Tonight, there has been what sounds like exuberant Arabic skyshots. Note to self: wear the Kevlar. What goes up, must come down. Now, the radio tells us the Syrian mujahideen have initiated their car-bomb campaign with several failed attempts on the American roadblocks. God, I love this place, I keep telling the GIs.


http://www.poynter.org/content/content_view.asp?id=29774&sid=2
 
If there was somebody riding with me who wouldn't tell what he saw that I needed to know about, he'd need to find another ride on his own.

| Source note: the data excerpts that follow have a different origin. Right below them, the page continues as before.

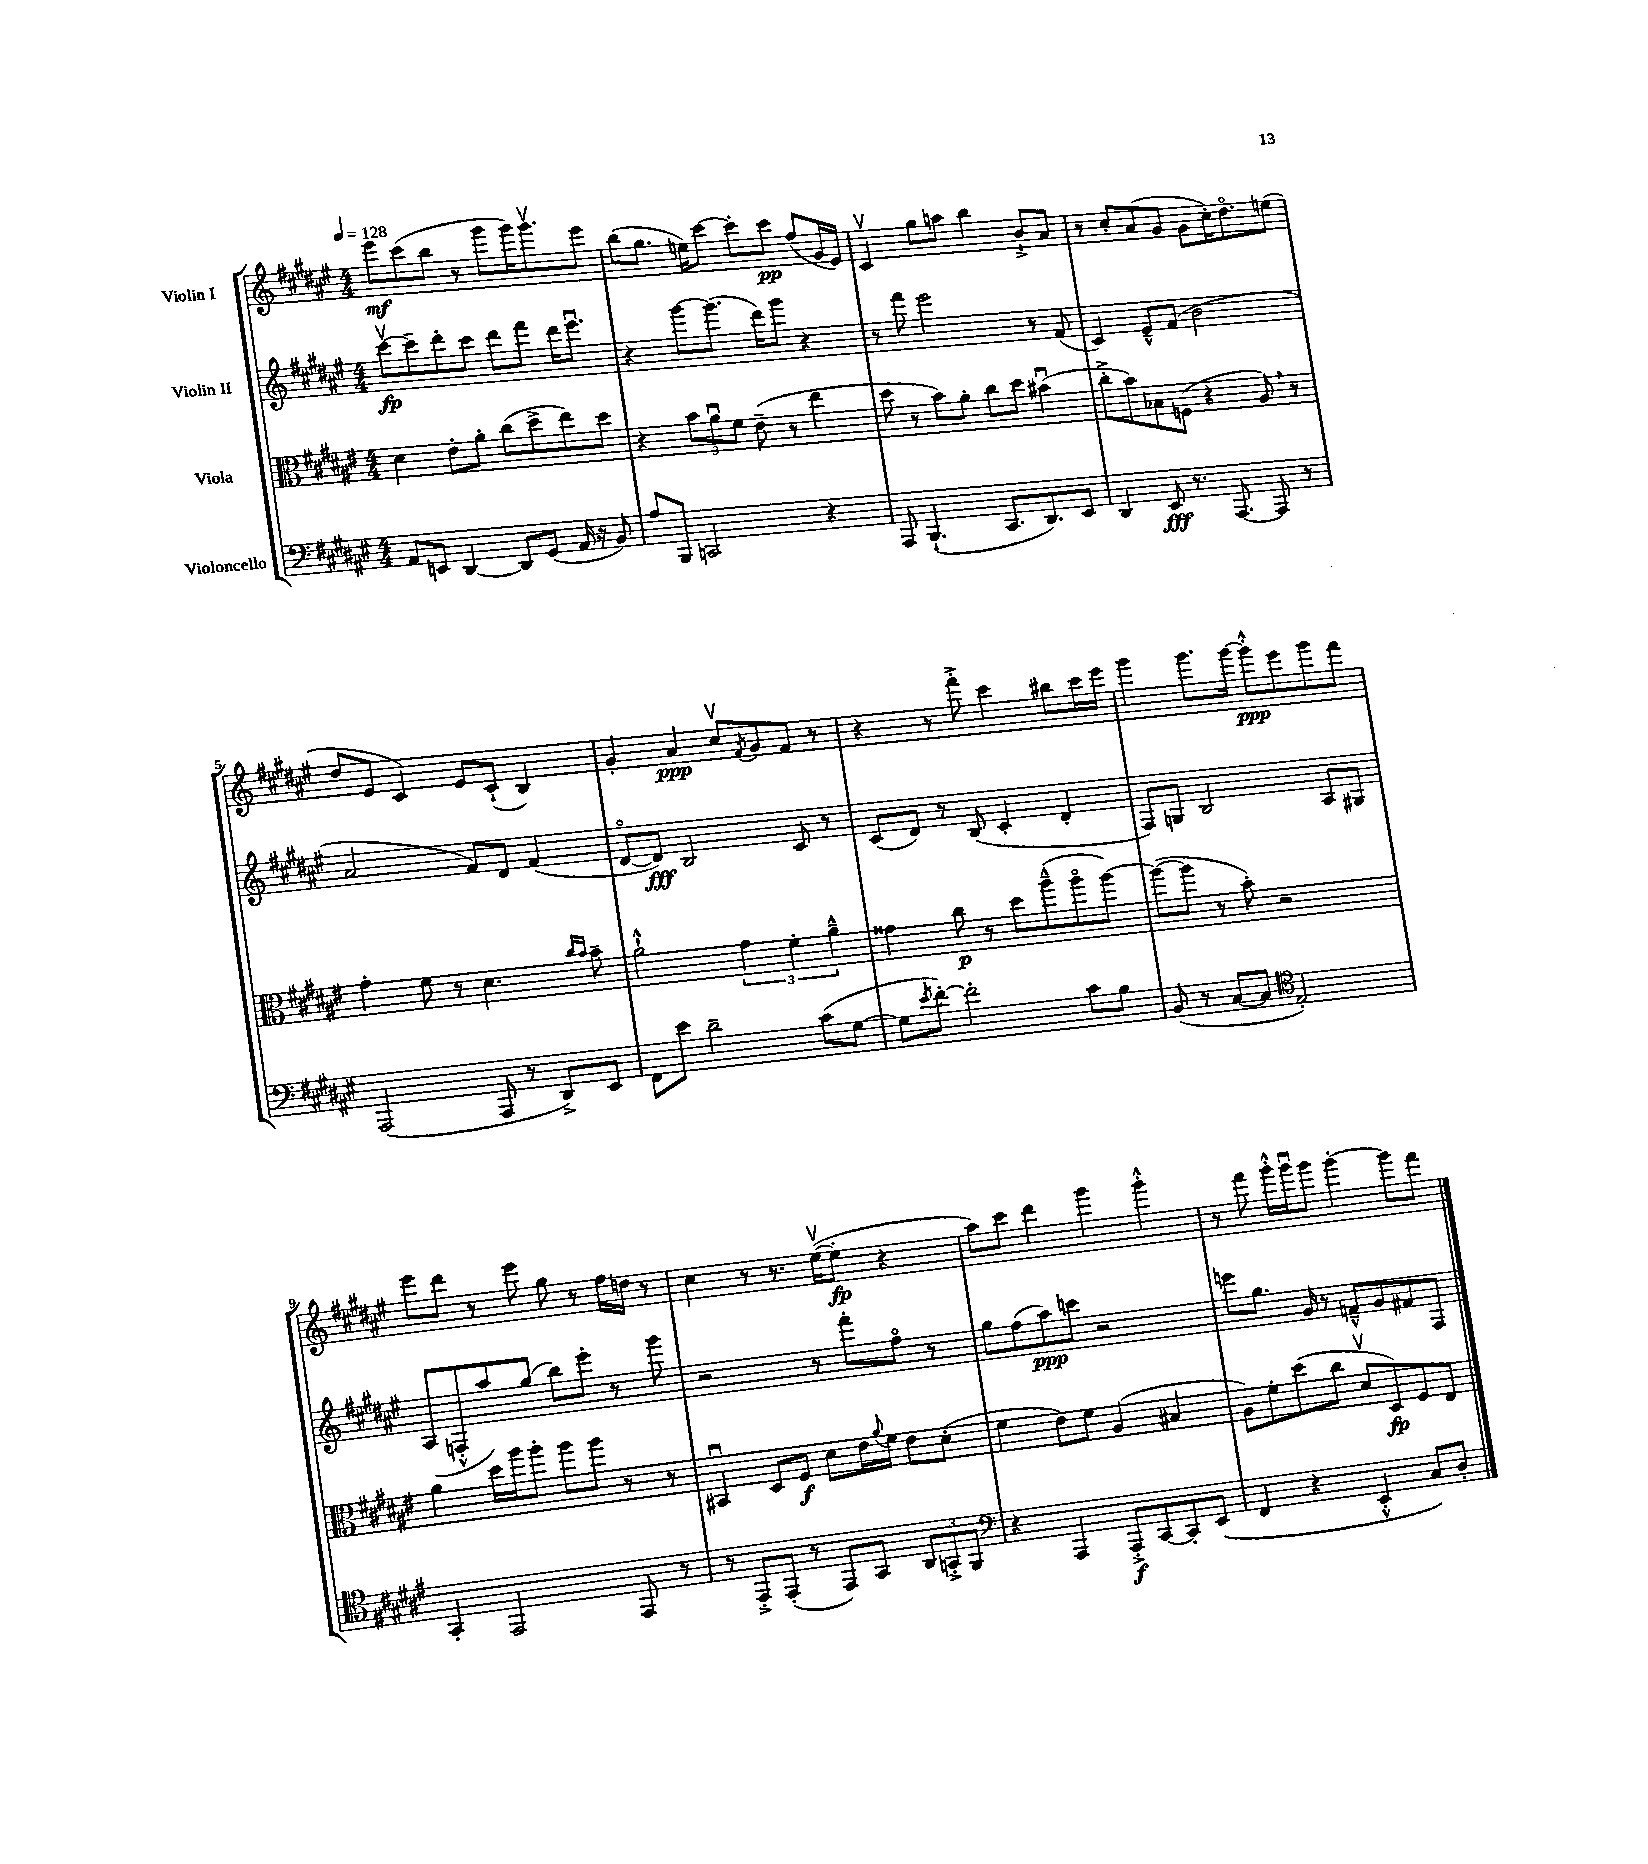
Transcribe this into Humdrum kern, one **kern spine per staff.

**kern	**kern	**kern	**kern
*staff4	*staff3	*staff2	*staff1
*clefF4	*clefC3	*clefG2	*clefG2
*k[f#c#g#d#a#e#]	*k[f#c#g#d#a#e#]	*k[f#c#g#d#a#e#]	*k[f#c#g#d#a#e#]
*M4/4	*M4/4	*M4/4	*M4/4
*MM128	*MM128	*MM128	*MM128
8AA#	4d#	[8ccc#v	8eee#
8EE	.	8ccc#~]	(8ccc#
[4DD#	8e#'	8ddd#'	8bb
.	8a#'	8ccc#	8r
8DD#]	(8cc#	8ddd#	8ggg#
(8GG#	8dd#^	8fff#	16ggg#)
.	.	.	8.ggg#v
16AA#	8ee#)	16ddd#	.
16r	.	8.eee#u	.
8BB)	8dd#	.	8eee#
=	=	=	=
8A#	4r	4r	(8bb
8BBB	.	.	8.gg#
2CC	12b	[8ggg#	.
.	.	.	16ee)
.	12a#u	.	.
.	.	(8.ggg#]	[8ccc#
.	12f#	.	.
.	(8e#~	.	8ccc#']
.	.	16ddd#)	.
.	8r	8ggg#	8ccc#
4r	4ee#	4r	(8ff#
.	.	.	16g#
.	.	.	16e#)
=	=	=	=
8AAA#	8dd#	8r	4c#v
(4.BBB`	8r	8fff#	.
.	8b)	2eee#	8gg#
.	8a#'	.	8aa
8.CC#	8cc#	.	4bb
.	8dd#	.	.
8.DD#)	.	.	.
.	(4b#u	8r	8b`^
8EE#	.	(8f#	8a#
=	=	=	=
4DD#	8cc#'^	4c#)	8r
.	8b)	.	8cc#'
8EE#	8B-	8e#~^^	(8a#
8.r	(8F	(8f#	8g#
.	4r	2b	8g#
[8.AAA#	.	.	.
.	.	.	16cc#')
.	.	.	8.dd#o
8AAA#]	8A#)	.	.
8r	8r	.	(8ee
=	=	=	=
(2AAA#	4g#'	2a#	8dd#
.	.	.	8e#
.	8f#	.	4c#)
.	8r	.	.
8AAA#	4.d#	8f#)	8e#
8r	.	8d#	(8c#`
8DD#^)	.	(4f#	4B)
.	16qqcc#	.	.
.	16qqb	.	.
8EE#	8b~	.	.
=	=	=	=
8FF#	2a#`^^	[8d#o	4g#'
8e#	.	8d#])	.
2d#~	.	2B	4a#
.	6g#	.	8cc#v
.	.	.	8qf#
.	.	.	8g#
.	6f#'	.	.
(8c#	.	8c#	8f#
.	6a#~^^	.	.
[8G#	.	8r	8r
=	=	=	=
8G#]	4g##	(8c#	4r
8qe#	.	.	.
[8f#')	.	8d#)	.
2f#']	8cc#	8r	8r
.	8r	(8B	8fff#'^
.	8dd#	4c#'	4ccc#
.	(8aa#~^^	.	.
8c#	8aa#o	4d#'	8bb#
8B	[8aa#)	.	16ccc#
.	.	.	16eee#
=	=	=	=
(8BB	(8aa#_	8F#)	4ggg#
8r	8aa#]	8G	.
[8C#	8r	2B	8.ggg#
8C#]	8b')	.	.
.	.	.	[16ggg#
*clefC4	*	*	*
2E#')	2r	.	8ggg#'^^]
.	.	.	8eee#
.	.	8A#	8ggg#
.	.	8G#	8fff#
=	=	=	=
4GG#'	4a#	(8A#	8eee#
.	.	8F'^^	8ddd#
2EE#	16dd#	8aa#)	8r
.	16aa#	.	.
.	8aa#'	(8gg#	8eee#
.	8aa#	8bb)	8gg#
.	8aa#	8eee#'	8r
8EE#	8r	8r	16ff#
.	.	.	16dd
8r	8r	8ggg#	8r
=	=	=	=
8r	4BB#u	2r	4cc#
8EE#'^	.	.	.
(8EE#'	8D#	.	8r
8r	8F#	.	8.r
8EE#)	8d#	8r	.
.	.	.	([16ee#v
8GG#	16e#	8fff#'	8ee#']
.	8qqa#	.	.
.	16f#	.	.
12AA#	8e#	8ff#o	4r
12GG'^	.	.	.
.	(8d#'	8r	.
12FF#	.	.	.
=	=	=	=
*clefF4	*	*	*
4r	4f#	8gg#	8aa#)
.	.	(8ff#	8ccc#
4AAA#	8e#)	8aa#)	4ddd#
.	8f#	8ccc	.
8AAA#'^	(4A#	2r	4ggg#
[8CC#	.	.	.
8CC#']	4B#	.	4ggg#'^^
(8EE#	.	.	.
=	=	=	=
4FF#	8A#)	8eee	8r
.	8f#'	8.gg#	8fff#
4r	(8dd#	.	16ggg#'^^
.	.	16g#	16ggg#u
.	8cc#	8r	8ggg#
4EE#'^^	8d#v	8f~^^	[4ggg#'
.	8D#)	8g#	.
8C#)	8F#	8f#	8ggg#]
8D#'	8E#	8F#	8fff#
==	==	==	==
*-	*-	*-	*-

I would fully expect instantaneous reports such as "Three Iraqis are taking aim at us right now from 2 O'Clock." However, he wouldn't have to use proper syntax, grammar, or spelling. :fire:
 
' Some in our profession might think as a reporter and non-combatant, I was there only to observe. Now that I have assisted in the deaths of three human beings in the war I was sent to cover, I’m sure there are some people who will question my ethics, my objectivity, etc. I’ll keep the argument short. Screw them, they weren’t there. But they are welcome to join me next time if they care to test their professionalism. '



Amazing how one's ideals/ethics can crumble when lead starts flyin'. :p
 
Amazing how one's ideals/ethics can crumble when lead starts flyin'.

Nope, they don't crumble. All the BS and crap just gets burned away in the crucible.